From: "Fabio M. Di Nitto"<fdinitto@xxxxxxxxxx>
this also cleanup NODESTATE for good. JOINING was never used
Signed-off-by: Fabio M. Di Nitto<fdinitto@xxxxxxxxxx>
---
exec/coroparse.c | 1 +
exec/votequorum.c | 63 ++++++++++++++++++++++++++++++------
include/corosync/ipc_votequorum.h | 1 +
include/corosync/votequorum.h | 7 ++--
man/votequorum.5 | 48 +++++++++++++++++++++++++++-
man/votequorum_getinfo.3 | 1 +
test/testvotequorum1.c | 5 +--
tools/corosync-quorumtool.c | 1 +
8 files changed, 109 insertions(+), 18 deletions(-)

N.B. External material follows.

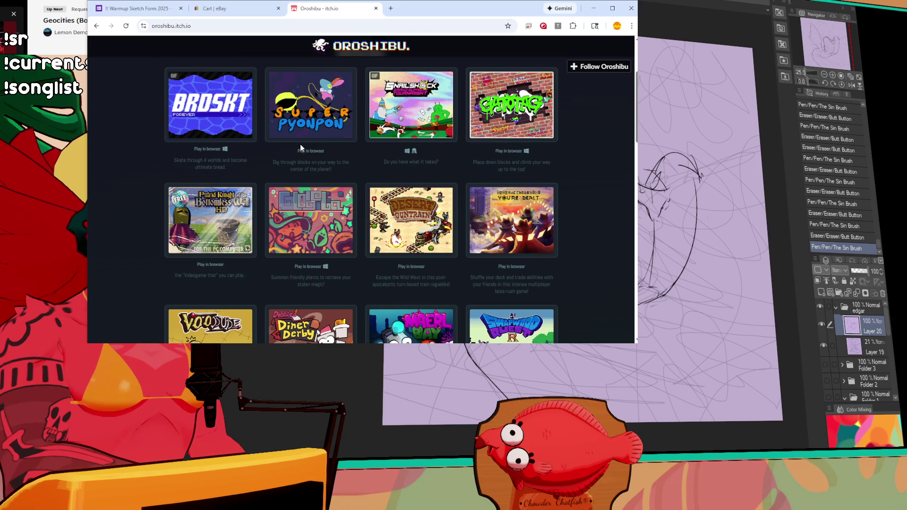
{"action": "scroll", "coordinate": [299, 143], "scroll_direction": "down", "scroll_amount": 3}
{"action": "scroll", "coordinate": [304, 131], "scroll_direction": "down", "scroll_amount": 3}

diff --git a/exec/coroparse.c b/exec/coroparse.c
index 9ca49ed..29115c9 100644
--- a/exec/coroparse.c
+++ b/exec/coroparse.c
@@ -371,6 +371,7 @@ static int main_config_parser_cb(const char *path,
}
if ((strcmp(path, "quorum.two_node") == 0) ||
+ (strcmp(path, "quorum.leave_remove") == 0) ||
(strcmp(path, "quorum.wait_for_all") == 0) ||
(strcmp(path, "quorum.auto_tie_breaker") == 0) ||
(strcmp(path, "quorum.last_man_standing") == 0)) {
diff --git a/exec/votequorum.c b/exec/votequorum.c
index afef5cf..672237a 100644
--- a/exec/votequorum.c
+++ b/exec/votequorum.c
@@ -83,6 +83,8 @@ static int lowest_node_id = -1;
static uint8_t last_man_standing = 0;
static uint32_t last_man_standing_window = DEFAULT_LMS_WIN;
+static uint8_t leave_remove = 0;
+static uint32_t ev_barrier = 0;
/*
* votequorum_exec defines/structs/forward definitions
*/
@@ -135,13 +137,15 @@ static int votequorum_exec_send_reconfigure(uint8_t param, unsigned int nodeid,
* votequorum internal node status/view
*/
+#define NODE_FLAGS_LEAVING 1
+
#define NODEID_US 0
#define NODEID_QDEVICE UINT32_MAX
typedef enum {
- NODESTATE_JOINING=1,
- NODESTATE_MEMBER,
- NODESTATE_DEAD
+ NODESTATE_MEMBER=1,
+ NODESTATE_DEAD,
+ NODESTATE_LEAVING
} nodestate_t;
struct cluster_node {
@@ -214,6 +218,7 @@ static quorum_set_quorate_fn_t quorum_callback;
*/
static char *votequorum_exec_init_fn (struct corosync_api_v1 *api);
+static int votequorum_exec_exit_fn (void);
static void message_handler_req_exec_votequorum_nodeinfo (
const void *message,
@@ -328,6 +333,7 @@ static struct corosync_service_engine votequorum_service_engine = {
.lib_engine = quorum_lib_service,
.lib_engine_count = sizeof (quorum_lib_service) / sizeof (struct corosync_lib_handler),
.exec_init_fn = votequorum_exec_init_fn,
+ .exec_exit_fn = votequorum_exec_exit_fn,
.exec_engine = votequorum_exec_engine,
.exec_engine_count = sizeof (votequorum_exec_engine) / sizeof (struct corosync_exec_handler),
.confchg_fn = votequorum_confchg_fn,
@@ -488,6 +494,10 @@ static int calculate_quorum(int allow_decrease, unsigned int max_expected, unsig
ENTER();
+ if ((leave_remove)&& (allow_decrease)&& (max_expected)) {
+ max_expected = max(ev_barrier, max_expected);
+ }
+
list_iterate(nodelist,&cluster_members_list) {
node = list_entry(nodelist, struct cluster_node, list);
@@ -724,6 +734,7 @@ static char *votequorum_readconfig_static(void)
wait_for_all = 1;
}
+ icmap_get_uint8("quorum.leave_remove",&leave_remove);
icmap_get_uint8("quorum.wait_for_all",&wait_for_all);
icmap_get_uint8("quorum.auto_tie_breaker",&auto_tie_breaker);
icmap_get_uint8("quorum.last_man_standing",&last_man_standing);
@@ -759,6 +770,8 @@ static void votequorum_readconfig_dynamic(void)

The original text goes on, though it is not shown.